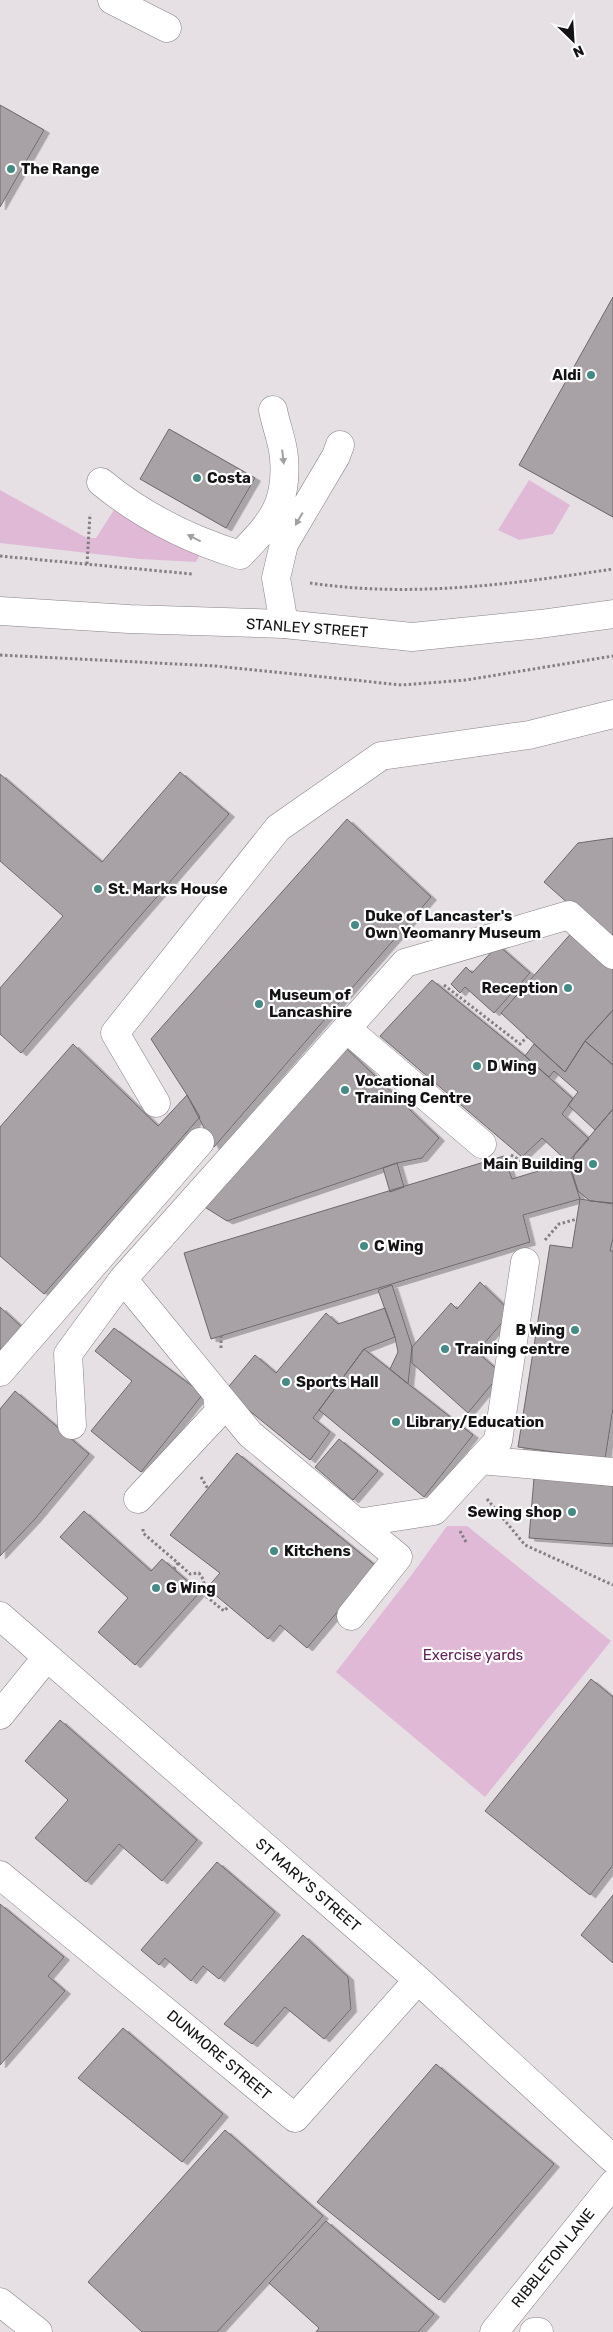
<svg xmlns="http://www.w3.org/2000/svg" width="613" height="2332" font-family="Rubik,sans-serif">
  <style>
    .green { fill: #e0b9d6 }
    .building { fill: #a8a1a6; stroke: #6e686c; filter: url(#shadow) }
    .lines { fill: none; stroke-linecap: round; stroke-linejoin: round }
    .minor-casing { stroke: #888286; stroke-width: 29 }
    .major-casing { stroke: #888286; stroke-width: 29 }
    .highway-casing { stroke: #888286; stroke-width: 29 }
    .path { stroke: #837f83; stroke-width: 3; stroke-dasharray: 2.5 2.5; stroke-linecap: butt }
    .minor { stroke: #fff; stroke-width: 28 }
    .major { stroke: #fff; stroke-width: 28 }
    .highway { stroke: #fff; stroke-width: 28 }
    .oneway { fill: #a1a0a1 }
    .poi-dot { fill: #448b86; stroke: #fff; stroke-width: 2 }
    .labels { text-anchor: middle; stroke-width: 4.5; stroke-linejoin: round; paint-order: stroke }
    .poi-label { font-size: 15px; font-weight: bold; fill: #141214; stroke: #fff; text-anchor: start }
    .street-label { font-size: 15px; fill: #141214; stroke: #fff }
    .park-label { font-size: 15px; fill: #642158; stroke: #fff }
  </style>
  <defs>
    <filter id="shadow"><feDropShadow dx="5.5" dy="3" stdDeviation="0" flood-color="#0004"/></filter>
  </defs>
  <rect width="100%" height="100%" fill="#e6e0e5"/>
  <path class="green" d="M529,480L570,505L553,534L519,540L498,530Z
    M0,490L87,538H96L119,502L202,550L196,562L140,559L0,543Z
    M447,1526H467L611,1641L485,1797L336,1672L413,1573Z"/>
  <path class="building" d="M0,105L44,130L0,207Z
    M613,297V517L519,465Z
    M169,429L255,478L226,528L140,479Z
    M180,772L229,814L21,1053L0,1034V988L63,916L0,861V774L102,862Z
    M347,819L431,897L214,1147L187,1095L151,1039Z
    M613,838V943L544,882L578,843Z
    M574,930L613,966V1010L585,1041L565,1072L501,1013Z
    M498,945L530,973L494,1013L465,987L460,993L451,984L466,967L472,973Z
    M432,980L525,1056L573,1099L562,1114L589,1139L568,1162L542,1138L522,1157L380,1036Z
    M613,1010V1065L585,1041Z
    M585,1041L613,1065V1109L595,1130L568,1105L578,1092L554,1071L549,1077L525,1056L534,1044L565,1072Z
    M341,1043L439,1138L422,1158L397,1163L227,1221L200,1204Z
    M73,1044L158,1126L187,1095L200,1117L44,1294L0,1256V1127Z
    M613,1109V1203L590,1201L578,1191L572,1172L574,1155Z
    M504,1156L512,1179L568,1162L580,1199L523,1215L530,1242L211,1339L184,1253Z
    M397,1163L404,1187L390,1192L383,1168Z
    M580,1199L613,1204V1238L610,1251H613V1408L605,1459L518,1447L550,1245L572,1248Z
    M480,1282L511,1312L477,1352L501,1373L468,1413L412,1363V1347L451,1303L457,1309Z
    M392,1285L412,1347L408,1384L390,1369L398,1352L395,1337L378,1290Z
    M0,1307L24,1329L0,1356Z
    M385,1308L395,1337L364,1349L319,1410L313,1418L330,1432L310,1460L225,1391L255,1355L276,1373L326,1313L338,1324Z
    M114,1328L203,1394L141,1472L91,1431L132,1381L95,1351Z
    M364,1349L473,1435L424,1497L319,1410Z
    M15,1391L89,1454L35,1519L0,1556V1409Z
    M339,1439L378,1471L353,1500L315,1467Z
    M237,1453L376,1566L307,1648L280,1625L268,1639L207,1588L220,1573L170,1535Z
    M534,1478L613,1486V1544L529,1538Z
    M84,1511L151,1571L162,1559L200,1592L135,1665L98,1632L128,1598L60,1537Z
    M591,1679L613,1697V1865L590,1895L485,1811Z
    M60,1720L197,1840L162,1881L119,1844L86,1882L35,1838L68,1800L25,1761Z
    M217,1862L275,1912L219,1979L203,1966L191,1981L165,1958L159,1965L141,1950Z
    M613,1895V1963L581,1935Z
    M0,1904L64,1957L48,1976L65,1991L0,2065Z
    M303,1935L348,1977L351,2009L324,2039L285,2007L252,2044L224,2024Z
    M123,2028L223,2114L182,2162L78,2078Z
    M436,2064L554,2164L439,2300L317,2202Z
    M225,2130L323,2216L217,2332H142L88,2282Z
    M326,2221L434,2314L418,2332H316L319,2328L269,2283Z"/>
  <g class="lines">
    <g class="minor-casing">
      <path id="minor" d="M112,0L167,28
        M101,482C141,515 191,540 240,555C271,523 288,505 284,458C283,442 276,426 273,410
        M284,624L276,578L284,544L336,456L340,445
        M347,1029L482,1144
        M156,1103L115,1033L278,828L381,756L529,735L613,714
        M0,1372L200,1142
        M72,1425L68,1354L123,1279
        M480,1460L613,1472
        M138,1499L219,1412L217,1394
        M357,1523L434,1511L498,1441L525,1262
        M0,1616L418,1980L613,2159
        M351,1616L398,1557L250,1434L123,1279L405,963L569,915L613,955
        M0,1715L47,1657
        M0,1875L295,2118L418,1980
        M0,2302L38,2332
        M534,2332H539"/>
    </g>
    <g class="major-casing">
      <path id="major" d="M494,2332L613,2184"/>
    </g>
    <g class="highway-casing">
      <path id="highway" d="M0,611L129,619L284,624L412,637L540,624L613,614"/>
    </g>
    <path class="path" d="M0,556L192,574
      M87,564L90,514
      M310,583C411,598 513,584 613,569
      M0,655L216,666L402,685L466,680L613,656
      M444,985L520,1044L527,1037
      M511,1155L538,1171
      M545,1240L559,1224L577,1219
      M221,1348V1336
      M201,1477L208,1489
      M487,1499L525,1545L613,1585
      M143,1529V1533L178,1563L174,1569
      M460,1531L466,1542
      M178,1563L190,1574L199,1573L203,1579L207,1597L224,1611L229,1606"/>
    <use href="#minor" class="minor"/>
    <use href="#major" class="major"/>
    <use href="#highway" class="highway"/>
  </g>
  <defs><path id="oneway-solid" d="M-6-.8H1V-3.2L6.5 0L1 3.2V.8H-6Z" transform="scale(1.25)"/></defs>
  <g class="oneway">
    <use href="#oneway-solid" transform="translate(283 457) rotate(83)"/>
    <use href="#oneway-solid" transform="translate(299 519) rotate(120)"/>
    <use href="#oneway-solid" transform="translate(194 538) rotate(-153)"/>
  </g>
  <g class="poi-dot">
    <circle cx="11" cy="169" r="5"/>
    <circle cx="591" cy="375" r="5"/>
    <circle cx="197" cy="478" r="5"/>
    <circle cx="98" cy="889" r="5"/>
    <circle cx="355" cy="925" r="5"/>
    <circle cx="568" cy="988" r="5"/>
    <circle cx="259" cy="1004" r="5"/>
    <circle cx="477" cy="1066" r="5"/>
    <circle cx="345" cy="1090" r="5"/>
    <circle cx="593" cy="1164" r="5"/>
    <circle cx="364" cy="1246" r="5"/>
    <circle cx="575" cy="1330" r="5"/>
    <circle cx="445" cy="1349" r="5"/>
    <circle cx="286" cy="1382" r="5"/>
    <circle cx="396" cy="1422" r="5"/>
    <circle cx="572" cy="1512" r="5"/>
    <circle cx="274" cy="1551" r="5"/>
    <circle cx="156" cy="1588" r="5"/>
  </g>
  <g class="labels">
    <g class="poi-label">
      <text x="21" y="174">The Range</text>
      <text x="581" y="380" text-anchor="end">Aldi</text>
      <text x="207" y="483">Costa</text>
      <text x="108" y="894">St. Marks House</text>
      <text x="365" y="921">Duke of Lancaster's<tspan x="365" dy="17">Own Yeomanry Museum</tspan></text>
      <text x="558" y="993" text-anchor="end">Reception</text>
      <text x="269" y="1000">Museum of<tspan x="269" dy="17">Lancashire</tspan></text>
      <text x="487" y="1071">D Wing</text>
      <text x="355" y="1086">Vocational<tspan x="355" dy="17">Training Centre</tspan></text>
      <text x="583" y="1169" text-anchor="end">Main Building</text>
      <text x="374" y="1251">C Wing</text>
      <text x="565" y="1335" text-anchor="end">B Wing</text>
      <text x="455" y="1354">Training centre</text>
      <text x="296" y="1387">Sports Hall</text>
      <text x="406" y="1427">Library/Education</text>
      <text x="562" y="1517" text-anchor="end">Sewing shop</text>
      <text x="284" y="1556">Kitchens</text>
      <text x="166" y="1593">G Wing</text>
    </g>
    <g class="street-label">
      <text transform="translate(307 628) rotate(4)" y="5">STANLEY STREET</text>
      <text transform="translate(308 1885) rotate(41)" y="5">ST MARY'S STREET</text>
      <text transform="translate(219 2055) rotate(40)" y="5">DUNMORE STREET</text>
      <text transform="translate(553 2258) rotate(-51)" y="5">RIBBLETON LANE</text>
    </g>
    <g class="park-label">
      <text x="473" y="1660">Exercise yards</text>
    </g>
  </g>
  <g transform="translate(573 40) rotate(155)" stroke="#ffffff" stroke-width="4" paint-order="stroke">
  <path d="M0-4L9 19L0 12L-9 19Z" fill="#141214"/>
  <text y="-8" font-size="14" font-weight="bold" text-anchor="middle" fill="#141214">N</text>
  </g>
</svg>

## Brief
Give the number of lines that hold the word "middle" in these records, with nothing added.

## Answer below
2